======== Data to use ========

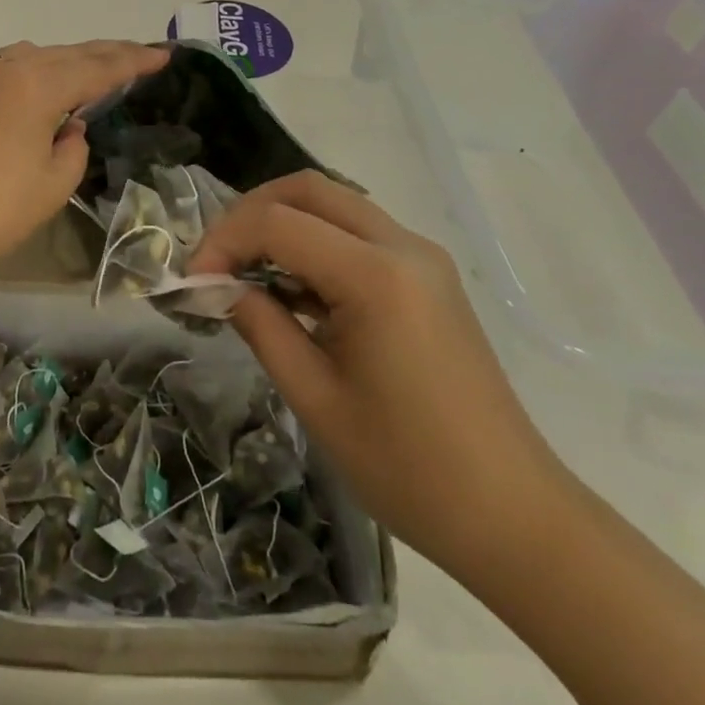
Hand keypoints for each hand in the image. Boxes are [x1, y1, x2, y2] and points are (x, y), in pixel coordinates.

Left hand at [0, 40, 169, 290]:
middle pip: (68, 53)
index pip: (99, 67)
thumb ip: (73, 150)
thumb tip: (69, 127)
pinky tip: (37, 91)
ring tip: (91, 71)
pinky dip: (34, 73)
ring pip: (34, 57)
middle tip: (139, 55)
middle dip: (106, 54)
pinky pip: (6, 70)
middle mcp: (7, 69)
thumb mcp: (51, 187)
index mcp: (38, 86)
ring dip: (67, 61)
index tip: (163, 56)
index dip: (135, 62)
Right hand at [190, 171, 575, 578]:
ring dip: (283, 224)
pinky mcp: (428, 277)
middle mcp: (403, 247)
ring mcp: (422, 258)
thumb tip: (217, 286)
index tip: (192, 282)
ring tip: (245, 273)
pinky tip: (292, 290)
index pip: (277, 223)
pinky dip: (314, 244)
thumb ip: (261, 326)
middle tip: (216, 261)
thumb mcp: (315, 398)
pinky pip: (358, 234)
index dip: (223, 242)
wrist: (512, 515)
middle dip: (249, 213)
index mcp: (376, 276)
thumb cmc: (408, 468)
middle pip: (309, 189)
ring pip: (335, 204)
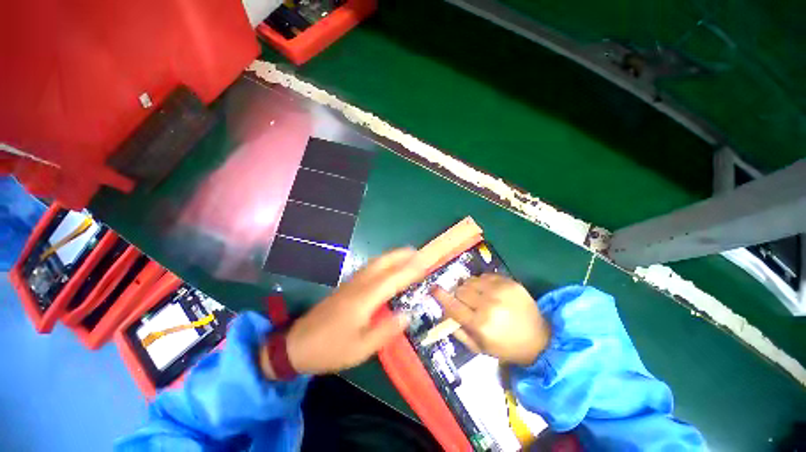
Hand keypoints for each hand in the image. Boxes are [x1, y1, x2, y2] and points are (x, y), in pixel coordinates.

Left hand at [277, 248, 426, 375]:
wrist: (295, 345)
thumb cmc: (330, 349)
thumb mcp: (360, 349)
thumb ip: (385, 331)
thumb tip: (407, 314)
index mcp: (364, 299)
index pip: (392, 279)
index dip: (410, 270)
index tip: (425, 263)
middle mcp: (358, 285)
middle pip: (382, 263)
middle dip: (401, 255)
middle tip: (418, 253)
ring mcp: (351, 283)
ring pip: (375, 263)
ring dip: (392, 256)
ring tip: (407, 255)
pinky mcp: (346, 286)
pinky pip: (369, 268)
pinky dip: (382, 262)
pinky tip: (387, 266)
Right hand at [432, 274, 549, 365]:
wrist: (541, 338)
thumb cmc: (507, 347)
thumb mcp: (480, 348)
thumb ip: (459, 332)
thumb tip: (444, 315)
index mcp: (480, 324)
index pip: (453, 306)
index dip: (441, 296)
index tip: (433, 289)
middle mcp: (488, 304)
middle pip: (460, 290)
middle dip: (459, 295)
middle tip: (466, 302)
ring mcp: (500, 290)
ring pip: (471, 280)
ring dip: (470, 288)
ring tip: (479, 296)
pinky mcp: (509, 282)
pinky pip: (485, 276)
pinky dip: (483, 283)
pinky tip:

========

The word "hand" is the filter: copy every line of the listing above that contains it.

* **Your solution**
Hand keypoints for each hand in the image. Boxes are [x1, y1, x2, y2] and points are (x, y), in pixel coordinates.
Left hand at [0, 40, 169, 290]:
Right hand at [190, 171, 575, 578]:
Hand keypoints for each hand in the image. Boxes are [x1, y1, x2, y2] and points are (x, y), in pixel coordinates.
Left hand at [277, 248, 426, 375]:
Right hand at [432, 274, 549, 365]:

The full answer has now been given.